- Série d'exercices
• a. Résumez en deux phrases la critique de l'album Le Réveil Des Tropiques.
• b. Modifiez le passage de la critique de l'album allant de « Le Réveil Des Tropiques - s/t » jusqu'à « impressionne carrément. Jubilatoire. » inclus, en remplaçant « tympans » par « oreilles ».

-------- Extrait du texte --------

Le Réveil Des Tropiques - s/t
Premier disque d’un collectif de musiciens expérimentés, Le Réveil Des Tropiques du groupe du même nom ne se cantonne pas qu’aux lignes parallèles et imaginaires qui cernent l’Équateur, il s’occupe également de vos tympans. Quatre-vingts minutes d’improvisation qui évitent consciencieusement le grand n’importe quoi. Tendue, rêche et revêche, tour à tour impétueuse et apaisée, cette musique en liberté impressionne carrément. Jubilatoire.
DISC 1
1. Jérusalem
2. Tenochtitlan
3. Homs
4. Antibes
5. Tunguska
D’emblée, ce disque intrigue : de sa pochette version troisième âge sous un ciel dégagé à ses titres issus des lectures conjuguées d’une mappemonde et de la mythologie grecque, du paradigme qui l’a vu naître au patronyme même de ce collectif réunissant cinq musiciens aguerris que rien ne semble arrêter. « Cet album est issu d’une série d’improvisations hallucinées par le Réveil Des Tropiques les 22 et 23 avril 2011 » peut-on lire au milieu de crédits pourtant on ne peut plus synthétiques : deux jours et trois nuits seulement pour accoucher d’un double album de cette trempe, voilà qui laisse pantois. Qu’en plus, ces neuf pistes soient toutes issues de longues jams psychotropes qui frappent surtout par leur rigueur extrême, voilà qui laisse carrément sans voix. Comme ses crédits, Le Réveil Des Tropiques va directement à l’essentiel, même lorsqu’un instrument passe au premier plan et divague de longues minutes durant en taillant la route, imperturbable et fermé à tous ceux qui l’entourent, il n’en oublie pas pour autant l’architecture dans laquelle il se meut et raccroche toujours les gants au bon moment, préservant ainsi la cohérence de l’ensemble. Il s’agit avant tout d’« improvisations hallucinées », en aucun cas de masturbation technique, prétentieuse, stérile et foutrement vaine. Il s’y passe tant de choses que Le Réveil Des Tropiques n’est jamais, à aucun moment, démonstratif. Et ses atours sont à tel point flous et mal définis qu’on peut y projeter ce que l’on veut. Bref, concernant ces cinq-là, le mouvement semble être avant tout dirigé vers l’auditeur bien plus que vers eux-mêmes. Et le boulevard étant ainsi créé, il ne reste plus qu’à s’y engouffrer.

-------- Extrait de données --------

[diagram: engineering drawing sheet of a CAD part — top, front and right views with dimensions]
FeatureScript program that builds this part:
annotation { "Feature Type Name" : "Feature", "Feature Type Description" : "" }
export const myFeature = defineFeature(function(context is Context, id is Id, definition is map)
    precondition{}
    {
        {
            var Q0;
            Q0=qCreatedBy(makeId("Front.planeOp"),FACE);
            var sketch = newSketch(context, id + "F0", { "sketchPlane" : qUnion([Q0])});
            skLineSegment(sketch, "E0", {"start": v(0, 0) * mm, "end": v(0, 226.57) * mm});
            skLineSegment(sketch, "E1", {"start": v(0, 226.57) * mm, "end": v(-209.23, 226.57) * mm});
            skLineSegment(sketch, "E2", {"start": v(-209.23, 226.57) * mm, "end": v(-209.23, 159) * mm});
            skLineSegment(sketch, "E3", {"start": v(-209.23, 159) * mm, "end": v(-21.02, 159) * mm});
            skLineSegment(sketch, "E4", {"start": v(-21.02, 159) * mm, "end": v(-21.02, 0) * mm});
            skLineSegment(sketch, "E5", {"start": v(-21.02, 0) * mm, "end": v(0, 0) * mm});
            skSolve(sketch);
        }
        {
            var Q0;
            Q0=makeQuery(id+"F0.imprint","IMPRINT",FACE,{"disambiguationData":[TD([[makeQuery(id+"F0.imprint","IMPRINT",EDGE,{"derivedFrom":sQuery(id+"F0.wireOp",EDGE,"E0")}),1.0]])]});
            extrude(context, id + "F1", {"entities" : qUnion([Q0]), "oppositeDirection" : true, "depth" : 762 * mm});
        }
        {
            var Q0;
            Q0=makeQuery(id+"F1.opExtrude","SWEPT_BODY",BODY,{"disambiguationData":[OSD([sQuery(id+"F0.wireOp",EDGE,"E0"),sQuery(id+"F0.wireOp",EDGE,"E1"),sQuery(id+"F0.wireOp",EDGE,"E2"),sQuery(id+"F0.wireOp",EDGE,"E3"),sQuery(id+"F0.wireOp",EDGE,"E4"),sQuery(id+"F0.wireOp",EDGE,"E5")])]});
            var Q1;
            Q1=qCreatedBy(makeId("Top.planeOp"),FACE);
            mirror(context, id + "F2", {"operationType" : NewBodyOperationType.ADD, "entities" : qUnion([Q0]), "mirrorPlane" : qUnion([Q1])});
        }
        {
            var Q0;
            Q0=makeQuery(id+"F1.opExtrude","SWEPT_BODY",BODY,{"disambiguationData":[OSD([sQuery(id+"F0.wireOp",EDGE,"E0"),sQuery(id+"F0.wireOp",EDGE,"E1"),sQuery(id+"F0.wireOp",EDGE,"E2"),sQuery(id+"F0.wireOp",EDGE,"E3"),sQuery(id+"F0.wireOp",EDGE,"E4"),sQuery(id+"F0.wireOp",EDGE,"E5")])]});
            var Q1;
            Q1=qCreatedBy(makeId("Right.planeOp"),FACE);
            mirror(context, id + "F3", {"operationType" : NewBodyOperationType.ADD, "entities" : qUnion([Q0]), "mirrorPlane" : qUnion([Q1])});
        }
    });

--------

- Corrigés
• a. Premier disque d'un collectif de cinq musiciens aguerris, Le Réveil Des Tropiques est un double album de neuf pistes issues d'improvisations enregistrées les 22 et 23 avril 2011. Ces longues jams frappent par leur rigueur extrême, préservent la cohérence de l'ensemble et ne sont jamais démonstratives.

• b.
Le Réveil Des Tropiques - s/t
Premier disque d’un collectif de musiciens expérimentés, Le Réveil Des Tropiques du groupe du même nom ne se cantonne pas qu’aux lignes parallèles et imaginaires qui cernent l’Équateur, il s’occupe également de vos oreilles. Quatre-vingts minutes d’improvisation qui évitent consciencieusement le grand n’importe quoi. Tendue, rêche et revêche, tour à tour impétueuse et apaisée, cette musique en liberté impressionne carrément. Jubilatoire.